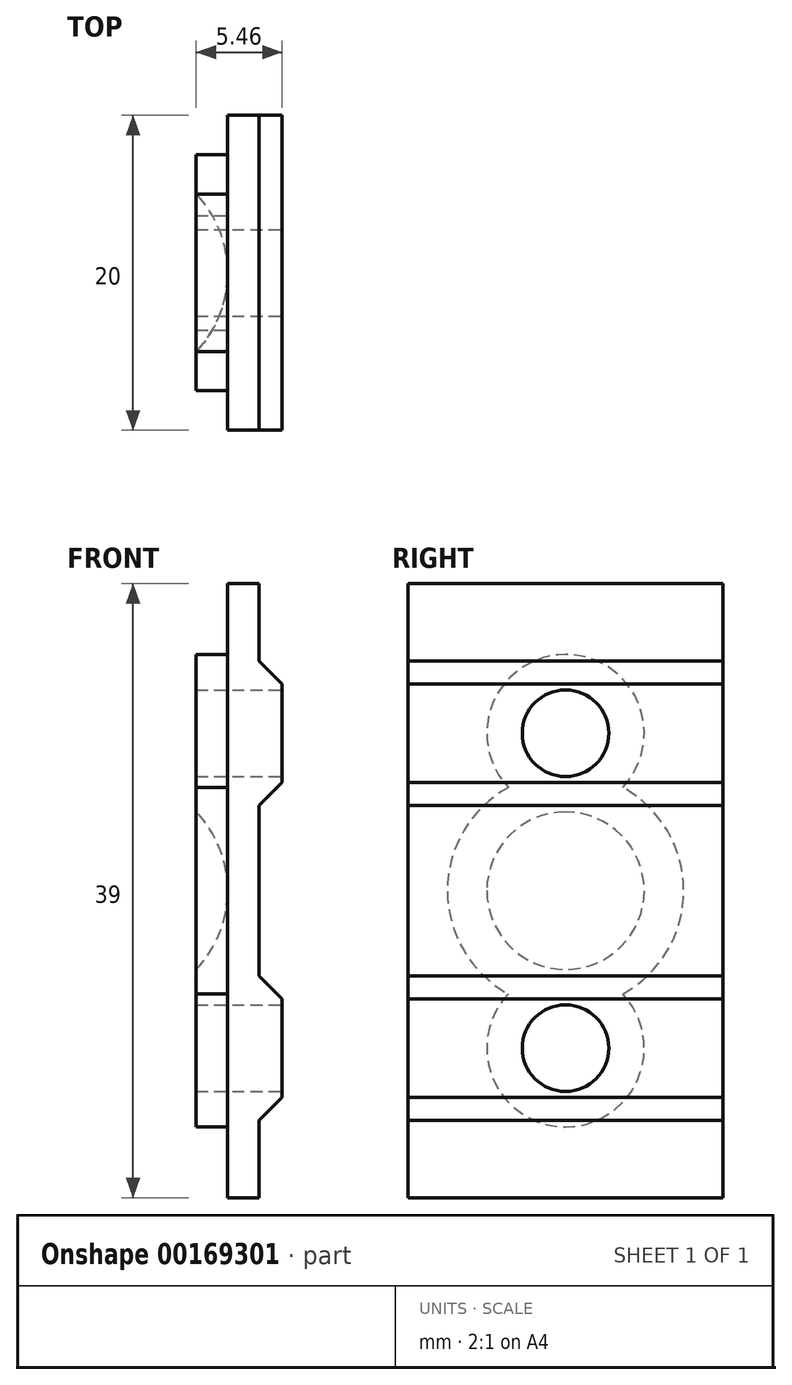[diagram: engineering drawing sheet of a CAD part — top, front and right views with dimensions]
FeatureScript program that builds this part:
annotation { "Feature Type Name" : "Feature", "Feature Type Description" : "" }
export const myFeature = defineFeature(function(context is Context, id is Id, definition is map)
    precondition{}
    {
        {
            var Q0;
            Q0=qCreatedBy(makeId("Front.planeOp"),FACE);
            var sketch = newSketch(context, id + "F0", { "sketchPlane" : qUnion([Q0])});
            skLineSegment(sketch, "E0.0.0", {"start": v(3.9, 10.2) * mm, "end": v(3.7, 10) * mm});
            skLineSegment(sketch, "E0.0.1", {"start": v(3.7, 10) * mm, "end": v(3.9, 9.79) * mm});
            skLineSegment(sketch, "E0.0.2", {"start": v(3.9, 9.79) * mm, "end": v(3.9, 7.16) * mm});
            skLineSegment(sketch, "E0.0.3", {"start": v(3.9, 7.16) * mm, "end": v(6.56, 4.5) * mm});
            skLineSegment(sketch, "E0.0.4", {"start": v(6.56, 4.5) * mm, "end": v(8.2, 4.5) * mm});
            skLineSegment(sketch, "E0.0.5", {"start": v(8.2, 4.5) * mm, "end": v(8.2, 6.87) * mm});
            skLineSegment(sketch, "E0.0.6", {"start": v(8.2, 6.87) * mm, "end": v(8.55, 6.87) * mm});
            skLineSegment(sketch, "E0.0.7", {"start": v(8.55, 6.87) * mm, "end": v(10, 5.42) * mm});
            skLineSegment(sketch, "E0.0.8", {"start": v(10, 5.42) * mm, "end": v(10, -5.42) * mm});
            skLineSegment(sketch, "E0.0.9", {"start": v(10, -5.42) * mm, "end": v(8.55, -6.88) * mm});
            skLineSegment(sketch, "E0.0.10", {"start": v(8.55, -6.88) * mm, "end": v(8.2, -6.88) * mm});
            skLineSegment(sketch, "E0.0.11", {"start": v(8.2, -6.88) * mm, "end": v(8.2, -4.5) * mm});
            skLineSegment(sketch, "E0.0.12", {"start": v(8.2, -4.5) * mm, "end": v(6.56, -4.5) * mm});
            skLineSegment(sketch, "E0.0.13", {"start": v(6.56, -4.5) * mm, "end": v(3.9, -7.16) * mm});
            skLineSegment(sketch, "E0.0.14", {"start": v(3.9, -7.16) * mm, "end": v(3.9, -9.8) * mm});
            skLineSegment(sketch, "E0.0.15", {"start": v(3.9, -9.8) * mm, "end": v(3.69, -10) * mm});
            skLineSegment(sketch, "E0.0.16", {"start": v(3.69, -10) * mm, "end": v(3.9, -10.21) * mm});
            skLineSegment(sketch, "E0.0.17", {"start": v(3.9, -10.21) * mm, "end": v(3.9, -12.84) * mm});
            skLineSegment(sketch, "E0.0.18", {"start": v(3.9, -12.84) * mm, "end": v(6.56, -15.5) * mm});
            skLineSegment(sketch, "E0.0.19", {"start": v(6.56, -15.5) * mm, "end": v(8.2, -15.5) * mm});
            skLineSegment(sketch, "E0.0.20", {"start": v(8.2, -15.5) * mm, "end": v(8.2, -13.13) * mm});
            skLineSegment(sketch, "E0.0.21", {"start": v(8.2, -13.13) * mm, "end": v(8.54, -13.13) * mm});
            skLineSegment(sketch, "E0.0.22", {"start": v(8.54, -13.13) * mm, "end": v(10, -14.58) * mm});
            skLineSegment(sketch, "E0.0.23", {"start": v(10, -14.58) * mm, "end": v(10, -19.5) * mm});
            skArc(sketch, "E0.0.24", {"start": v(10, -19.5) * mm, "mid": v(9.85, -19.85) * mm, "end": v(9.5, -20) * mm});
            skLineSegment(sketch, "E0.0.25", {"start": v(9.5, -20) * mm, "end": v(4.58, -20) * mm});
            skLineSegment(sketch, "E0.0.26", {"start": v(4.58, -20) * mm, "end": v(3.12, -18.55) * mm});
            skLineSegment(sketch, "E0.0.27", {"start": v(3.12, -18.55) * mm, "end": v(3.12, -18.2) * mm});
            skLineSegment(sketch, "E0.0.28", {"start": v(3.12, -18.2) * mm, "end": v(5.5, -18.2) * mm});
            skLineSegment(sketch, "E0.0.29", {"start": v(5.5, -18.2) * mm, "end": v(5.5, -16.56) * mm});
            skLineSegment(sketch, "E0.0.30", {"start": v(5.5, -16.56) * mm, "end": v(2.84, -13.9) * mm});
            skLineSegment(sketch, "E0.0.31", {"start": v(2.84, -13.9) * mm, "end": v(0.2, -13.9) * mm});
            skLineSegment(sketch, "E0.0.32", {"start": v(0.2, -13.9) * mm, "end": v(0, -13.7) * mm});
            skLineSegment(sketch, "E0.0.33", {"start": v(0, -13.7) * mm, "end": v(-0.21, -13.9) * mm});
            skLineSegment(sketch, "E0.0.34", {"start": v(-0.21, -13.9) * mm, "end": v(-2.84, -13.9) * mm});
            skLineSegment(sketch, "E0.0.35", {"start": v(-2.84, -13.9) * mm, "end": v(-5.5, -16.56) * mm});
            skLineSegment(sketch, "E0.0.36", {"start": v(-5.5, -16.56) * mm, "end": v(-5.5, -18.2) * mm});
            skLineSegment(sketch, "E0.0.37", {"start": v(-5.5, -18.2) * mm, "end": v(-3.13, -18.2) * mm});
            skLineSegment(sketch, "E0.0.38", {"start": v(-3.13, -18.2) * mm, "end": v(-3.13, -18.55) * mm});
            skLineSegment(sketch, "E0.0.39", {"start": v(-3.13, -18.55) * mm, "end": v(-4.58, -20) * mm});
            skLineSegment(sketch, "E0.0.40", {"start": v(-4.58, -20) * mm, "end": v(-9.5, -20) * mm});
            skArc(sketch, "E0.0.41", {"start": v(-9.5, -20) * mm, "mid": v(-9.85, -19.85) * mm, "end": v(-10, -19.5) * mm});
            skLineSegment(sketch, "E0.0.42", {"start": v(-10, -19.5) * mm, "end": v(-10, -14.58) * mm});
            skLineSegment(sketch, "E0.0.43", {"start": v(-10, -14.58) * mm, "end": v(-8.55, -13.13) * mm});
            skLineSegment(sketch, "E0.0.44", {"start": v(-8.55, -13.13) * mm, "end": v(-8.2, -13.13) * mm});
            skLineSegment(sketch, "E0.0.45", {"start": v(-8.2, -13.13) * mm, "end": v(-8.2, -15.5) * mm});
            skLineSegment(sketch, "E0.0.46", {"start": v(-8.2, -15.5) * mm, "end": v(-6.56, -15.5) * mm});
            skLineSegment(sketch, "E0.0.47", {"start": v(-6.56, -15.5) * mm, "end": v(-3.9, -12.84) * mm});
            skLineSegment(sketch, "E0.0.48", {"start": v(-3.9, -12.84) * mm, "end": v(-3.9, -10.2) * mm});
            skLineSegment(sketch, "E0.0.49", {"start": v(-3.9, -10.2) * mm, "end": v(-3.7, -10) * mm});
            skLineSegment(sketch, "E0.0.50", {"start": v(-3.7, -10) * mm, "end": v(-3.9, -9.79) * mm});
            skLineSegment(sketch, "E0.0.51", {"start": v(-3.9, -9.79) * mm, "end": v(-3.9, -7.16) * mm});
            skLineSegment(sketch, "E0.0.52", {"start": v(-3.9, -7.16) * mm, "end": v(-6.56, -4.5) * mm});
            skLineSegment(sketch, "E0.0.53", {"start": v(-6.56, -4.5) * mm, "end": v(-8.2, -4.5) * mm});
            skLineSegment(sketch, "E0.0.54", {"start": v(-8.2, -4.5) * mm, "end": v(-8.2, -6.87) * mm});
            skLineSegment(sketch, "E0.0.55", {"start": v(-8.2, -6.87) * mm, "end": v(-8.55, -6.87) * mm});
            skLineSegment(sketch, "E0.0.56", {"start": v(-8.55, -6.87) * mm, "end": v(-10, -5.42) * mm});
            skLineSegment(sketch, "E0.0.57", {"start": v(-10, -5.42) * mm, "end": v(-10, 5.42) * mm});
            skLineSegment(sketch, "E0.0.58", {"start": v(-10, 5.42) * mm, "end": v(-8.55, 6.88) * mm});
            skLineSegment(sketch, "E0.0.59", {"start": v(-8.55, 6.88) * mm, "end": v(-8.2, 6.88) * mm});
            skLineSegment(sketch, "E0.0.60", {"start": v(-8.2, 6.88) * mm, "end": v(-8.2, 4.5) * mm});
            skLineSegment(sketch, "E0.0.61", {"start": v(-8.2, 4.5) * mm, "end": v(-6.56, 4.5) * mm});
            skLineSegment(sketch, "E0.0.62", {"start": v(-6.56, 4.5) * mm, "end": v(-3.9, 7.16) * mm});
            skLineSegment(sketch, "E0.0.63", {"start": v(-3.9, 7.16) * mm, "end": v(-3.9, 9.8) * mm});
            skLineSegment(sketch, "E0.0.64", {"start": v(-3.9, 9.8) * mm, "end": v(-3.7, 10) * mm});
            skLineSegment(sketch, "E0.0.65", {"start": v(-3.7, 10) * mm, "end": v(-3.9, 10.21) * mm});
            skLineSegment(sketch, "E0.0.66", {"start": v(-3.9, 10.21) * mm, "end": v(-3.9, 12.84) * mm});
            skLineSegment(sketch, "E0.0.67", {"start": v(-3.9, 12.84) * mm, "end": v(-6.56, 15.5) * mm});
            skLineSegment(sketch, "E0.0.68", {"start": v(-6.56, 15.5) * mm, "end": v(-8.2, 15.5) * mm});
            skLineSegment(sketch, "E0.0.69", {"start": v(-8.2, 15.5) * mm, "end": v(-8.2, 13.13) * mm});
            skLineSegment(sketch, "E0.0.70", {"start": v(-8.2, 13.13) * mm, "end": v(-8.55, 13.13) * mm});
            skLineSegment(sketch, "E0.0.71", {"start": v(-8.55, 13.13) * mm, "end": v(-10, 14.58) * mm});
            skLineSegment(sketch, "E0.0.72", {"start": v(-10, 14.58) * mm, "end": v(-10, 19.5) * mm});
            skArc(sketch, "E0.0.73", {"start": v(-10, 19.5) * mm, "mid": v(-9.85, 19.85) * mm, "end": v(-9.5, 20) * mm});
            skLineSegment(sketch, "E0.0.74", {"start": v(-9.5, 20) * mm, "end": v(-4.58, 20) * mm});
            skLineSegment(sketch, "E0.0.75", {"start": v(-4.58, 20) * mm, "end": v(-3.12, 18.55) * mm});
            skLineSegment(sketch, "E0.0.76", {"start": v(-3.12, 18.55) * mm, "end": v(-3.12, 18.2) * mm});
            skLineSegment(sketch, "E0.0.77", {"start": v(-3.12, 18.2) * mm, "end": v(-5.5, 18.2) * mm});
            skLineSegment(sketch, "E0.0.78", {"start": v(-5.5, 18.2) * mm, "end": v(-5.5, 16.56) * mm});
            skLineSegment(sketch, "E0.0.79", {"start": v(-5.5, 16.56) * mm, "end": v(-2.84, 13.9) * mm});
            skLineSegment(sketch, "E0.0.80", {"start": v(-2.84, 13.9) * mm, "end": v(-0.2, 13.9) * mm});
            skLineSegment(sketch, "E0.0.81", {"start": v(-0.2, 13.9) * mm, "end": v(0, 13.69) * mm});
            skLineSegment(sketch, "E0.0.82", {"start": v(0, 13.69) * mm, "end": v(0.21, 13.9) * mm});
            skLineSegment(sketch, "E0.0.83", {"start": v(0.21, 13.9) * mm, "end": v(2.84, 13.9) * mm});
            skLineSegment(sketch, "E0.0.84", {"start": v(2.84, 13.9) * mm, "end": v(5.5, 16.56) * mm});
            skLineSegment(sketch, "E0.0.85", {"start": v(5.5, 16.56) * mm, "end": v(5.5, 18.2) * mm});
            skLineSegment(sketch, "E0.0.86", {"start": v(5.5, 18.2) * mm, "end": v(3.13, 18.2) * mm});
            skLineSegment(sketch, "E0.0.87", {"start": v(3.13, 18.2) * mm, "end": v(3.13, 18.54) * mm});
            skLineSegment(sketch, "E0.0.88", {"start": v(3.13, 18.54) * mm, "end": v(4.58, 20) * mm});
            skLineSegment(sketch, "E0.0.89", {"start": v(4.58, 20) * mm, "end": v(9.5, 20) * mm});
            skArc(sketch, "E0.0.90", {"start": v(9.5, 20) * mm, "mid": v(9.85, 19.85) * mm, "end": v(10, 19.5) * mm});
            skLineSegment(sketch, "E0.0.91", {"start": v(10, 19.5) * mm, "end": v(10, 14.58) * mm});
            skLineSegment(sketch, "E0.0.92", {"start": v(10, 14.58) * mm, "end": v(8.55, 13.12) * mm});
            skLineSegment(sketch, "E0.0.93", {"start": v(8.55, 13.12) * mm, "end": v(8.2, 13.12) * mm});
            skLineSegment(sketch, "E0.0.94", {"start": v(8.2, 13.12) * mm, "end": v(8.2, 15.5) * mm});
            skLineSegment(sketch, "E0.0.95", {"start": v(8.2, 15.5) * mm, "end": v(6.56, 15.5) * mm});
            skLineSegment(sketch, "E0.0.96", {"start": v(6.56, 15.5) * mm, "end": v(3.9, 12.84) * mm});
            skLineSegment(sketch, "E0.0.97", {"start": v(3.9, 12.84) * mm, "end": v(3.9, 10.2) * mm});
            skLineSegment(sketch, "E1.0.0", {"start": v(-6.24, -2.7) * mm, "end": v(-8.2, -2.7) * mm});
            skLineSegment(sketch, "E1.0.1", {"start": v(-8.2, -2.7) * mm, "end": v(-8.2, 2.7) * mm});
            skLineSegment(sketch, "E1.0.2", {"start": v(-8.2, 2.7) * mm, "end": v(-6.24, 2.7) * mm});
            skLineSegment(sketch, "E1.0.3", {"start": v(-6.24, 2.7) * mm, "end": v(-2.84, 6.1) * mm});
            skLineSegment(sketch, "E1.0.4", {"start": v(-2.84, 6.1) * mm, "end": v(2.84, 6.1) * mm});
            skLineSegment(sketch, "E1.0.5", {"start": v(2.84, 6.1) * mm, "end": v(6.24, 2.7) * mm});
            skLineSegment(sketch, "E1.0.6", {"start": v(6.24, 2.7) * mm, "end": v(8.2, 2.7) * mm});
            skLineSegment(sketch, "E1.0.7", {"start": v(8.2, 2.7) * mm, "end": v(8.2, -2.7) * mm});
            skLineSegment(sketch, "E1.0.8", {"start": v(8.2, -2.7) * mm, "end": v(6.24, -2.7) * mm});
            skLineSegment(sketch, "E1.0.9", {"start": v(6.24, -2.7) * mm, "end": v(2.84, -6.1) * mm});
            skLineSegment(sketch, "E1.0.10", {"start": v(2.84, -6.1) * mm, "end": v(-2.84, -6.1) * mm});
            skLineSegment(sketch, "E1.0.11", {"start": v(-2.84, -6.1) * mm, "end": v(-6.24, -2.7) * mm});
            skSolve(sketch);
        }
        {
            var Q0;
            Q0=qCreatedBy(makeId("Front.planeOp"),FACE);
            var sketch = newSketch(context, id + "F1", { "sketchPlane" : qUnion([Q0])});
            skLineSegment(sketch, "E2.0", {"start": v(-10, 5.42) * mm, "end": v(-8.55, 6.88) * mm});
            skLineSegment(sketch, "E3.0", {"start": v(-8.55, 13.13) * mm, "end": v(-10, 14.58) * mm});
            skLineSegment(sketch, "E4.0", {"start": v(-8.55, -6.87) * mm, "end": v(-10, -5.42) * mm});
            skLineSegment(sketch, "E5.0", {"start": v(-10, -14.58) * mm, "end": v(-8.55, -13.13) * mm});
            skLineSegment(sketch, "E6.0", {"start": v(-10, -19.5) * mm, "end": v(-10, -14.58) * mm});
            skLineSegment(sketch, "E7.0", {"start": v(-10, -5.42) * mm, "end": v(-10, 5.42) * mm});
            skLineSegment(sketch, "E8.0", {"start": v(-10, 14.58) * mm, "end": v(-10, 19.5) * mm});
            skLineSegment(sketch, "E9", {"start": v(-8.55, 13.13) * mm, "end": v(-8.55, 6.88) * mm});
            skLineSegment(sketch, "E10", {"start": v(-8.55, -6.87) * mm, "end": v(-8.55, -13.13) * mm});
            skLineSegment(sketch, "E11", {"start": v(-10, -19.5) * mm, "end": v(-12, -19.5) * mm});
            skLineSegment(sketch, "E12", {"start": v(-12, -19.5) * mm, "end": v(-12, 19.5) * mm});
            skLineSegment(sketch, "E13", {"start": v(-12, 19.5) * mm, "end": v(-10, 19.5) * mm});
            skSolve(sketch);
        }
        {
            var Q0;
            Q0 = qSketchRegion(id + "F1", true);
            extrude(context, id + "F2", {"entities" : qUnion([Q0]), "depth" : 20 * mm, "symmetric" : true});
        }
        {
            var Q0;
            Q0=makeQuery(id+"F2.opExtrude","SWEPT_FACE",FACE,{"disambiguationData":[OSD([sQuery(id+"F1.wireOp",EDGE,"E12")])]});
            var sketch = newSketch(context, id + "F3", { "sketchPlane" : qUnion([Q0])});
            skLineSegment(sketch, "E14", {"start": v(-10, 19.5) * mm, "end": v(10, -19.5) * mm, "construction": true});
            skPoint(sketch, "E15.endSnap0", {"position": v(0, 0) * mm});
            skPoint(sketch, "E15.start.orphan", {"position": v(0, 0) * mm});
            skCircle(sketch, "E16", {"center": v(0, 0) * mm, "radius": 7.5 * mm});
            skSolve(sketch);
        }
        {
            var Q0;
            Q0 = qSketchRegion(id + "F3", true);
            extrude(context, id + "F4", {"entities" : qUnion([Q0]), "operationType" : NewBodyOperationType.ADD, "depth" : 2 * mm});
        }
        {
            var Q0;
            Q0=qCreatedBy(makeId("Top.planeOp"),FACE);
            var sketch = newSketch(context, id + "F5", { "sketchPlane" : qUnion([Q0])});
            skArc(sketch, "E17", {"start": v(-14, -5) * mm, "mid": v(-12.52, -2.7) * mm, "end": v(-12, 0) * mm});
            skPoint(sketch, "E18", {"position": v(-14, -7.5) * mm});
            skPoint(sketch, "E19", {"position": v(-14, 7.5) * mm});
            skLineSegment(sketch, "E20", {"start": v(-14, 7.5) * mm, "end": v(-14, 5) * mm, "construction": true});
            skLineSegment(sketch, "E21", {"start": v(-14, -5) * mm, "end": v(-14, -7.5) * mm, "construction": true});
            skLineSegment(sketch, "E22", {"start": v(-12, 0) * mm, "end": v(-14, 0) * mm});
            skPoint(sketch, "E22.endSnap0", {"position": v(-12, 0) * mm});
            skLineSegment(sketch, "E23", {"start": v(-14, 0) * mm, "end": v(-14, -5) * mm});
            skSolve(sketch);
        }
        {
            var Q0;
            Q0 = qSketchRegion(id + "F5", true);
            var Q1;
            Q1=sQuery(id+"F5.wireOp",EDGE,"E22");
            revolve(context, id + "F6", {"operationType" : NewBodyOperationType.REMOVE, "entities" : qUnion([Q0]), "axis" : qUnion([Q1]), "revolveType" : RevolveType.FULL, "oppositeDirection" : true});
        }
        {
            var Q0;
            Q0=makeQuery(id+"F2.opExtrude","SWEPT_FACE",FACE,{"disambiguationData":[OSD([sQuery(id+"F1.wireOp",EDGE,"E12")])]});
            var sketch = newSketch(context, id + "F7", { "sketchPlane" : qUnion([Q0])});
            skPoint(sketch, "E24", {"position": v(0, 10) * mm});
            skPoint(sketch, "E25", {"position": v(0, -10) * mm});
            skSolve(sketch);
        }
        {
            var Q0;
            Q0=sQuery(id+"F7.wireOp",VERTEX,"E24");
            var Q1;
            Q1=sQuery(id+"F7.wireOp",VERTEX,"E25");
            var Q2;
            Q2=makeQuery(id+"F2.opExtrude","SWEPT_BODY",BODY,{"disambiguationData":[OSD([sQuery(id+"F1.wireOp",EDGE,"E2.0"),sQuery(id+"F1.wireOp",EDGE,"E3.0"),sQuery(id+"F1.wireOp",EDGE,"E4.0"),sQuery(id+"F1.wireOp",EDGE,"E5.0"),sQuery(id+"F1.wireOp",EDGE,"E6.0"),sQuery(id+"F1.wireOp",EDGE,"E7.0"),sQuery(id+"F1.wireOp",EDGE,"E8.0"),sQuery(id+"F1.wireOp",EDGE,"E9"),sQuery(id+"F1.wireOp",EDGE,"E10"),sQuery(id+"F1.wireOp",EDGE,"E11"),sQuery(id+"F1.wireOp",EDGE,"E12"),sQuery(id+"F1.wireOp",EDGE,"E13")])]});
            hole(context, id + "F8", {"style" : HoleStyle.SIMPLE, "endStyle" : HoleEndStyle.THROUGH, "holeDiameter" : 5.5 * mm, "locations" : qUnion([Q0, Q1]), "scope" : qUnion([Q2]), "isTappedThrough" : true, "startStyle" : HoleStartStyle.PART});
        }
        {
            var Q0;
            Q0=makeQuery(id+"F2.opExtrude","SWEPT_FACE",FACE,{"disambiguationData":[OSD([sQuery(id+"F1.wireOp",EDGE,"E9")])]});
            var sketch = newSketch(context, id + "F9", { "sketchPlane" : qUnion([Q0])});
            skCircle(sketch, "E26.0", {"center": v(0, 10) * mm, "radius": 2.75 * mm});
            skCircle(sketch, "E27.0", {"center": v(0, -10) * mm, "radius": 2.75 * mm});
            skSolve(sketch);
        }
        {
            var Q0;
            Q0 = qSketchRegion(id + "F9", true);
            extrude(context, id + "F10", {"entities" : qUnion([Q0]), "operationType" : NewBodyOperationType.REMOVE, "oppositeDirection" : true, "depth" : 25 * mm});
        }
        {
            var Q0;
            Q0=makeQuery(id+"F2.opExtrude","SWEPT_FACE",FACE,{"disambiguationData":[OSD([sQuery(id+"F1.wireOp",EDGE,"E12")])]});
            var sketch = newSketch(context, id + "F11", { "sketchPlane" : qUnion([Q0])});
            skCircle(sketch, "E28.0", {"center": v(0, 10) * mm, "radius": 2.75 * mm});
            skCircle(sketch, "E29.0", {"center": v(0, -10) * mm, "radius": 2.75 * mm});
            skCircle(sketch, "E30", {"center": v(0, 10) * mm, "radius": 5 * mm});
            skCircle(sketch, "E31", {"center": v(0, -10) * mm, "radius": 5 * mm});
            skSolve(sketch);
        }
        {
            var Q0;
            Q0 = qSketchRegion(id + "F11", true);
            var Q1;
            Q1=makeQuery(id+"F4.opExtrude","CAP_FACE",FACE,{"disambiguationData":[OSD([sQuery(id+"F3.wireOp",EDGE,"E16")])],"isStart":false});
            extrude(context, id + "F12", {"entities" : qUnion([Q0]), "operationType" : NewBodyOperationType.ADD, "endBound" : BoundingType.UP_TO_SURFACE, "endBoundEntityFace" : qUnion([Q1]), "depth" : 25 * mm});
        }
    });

______

Exercise prompt:
Rewrite the lines from the start of the listing through the line containing "export const myFeature", inclusive, replacing "definition" with "params" and keeping everything else the same. Leave the pictures out of your answer.

Result for this task:
[diagram: engineering drawing sheet of a CAD part — top, front and right views with dimensions]
FeatureScript program that builds this part:
annotation { "Feature Type Name" : "Feature", "Feature Type Description" : "" }
export const myFeature = defineFeature(function(context is Context, id is Id, params is map)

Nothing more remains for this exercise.